Saw set out to "(make the film) in such a way that if you got three drag queens who could write and direct, this is the film they would make". He had the trio give natural answers to a series of questions, then transcribed their answers and had them read them aloud to camera twice, in and out of drag. The film then cuts between both sets of footage interchangeably to show both sides of their lives. Strykermyer called the film "a peace offering from drag queens (that) goes to show I am not an absolute freak". The film ends with Strykermyer reflecting on the future:

The future? I'd like to keep changing and evolving drag. It can be anything I want it to be. But you know what?

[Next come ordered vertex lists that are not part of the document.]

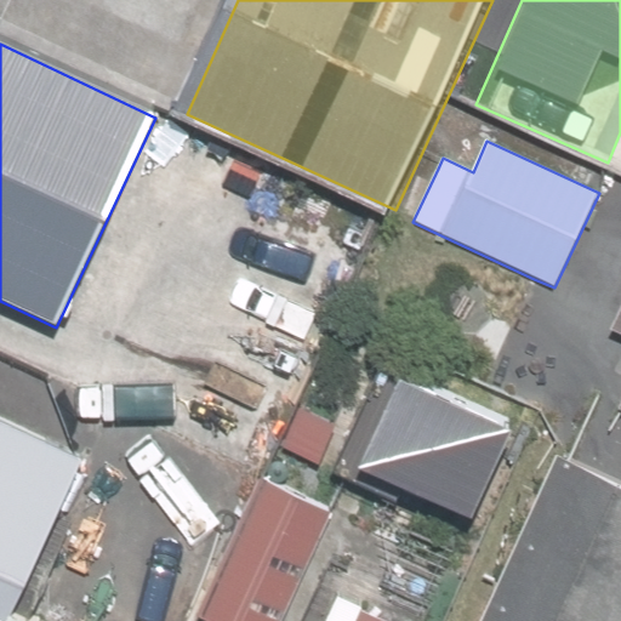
[(620,308),(610,331),(620,335),(620,404),(619,410),(620,411),(620,308)]
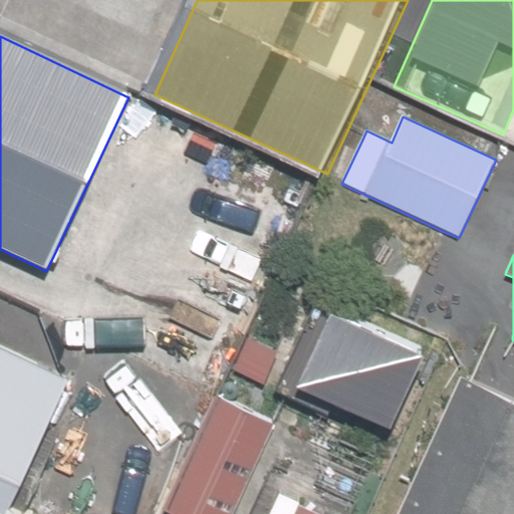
[(71,383),(0,348),(0,513),(7,513),(9,510),(71,383)]
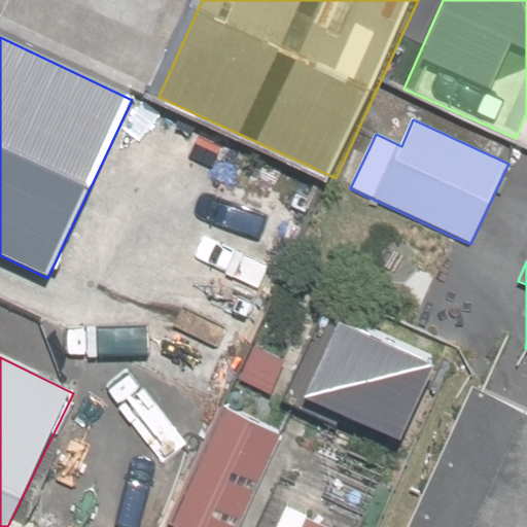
[(526,526),(526,411),(472,386),(408,526),(526,526)]
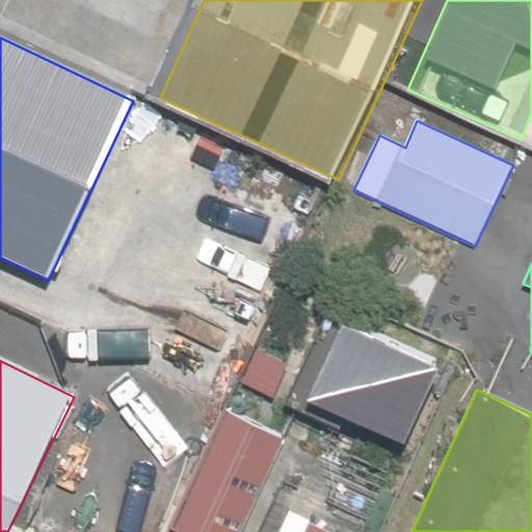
[(241,531),(283,433),(213,404),(159,531),(241,531)]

It'd be nice to be paid properly.

The Age wrote that the film "shows the vulnerability of the drag queen's life in more humanising detail (than Priscilla)". Mary Colbert also wrote in The Sydney Morning Herald that the film "shows drag at its most innovative with performers taking acts far beyond the 'tits and feathers' world of Shirley Bassey-inspired female impersonations to shows that are satirical, political and socially pointed."

Ladies Please first aired on the ABC on 22 May 1995. That year, it was nominated for Best TV Documentary at the AFI Awards. In 2004, it was included as a bonus feature on the DVD reissue of Priscilla. It was later released by Rebel Studios as a standalone DVD in 2008, and then on video on demand in 2014.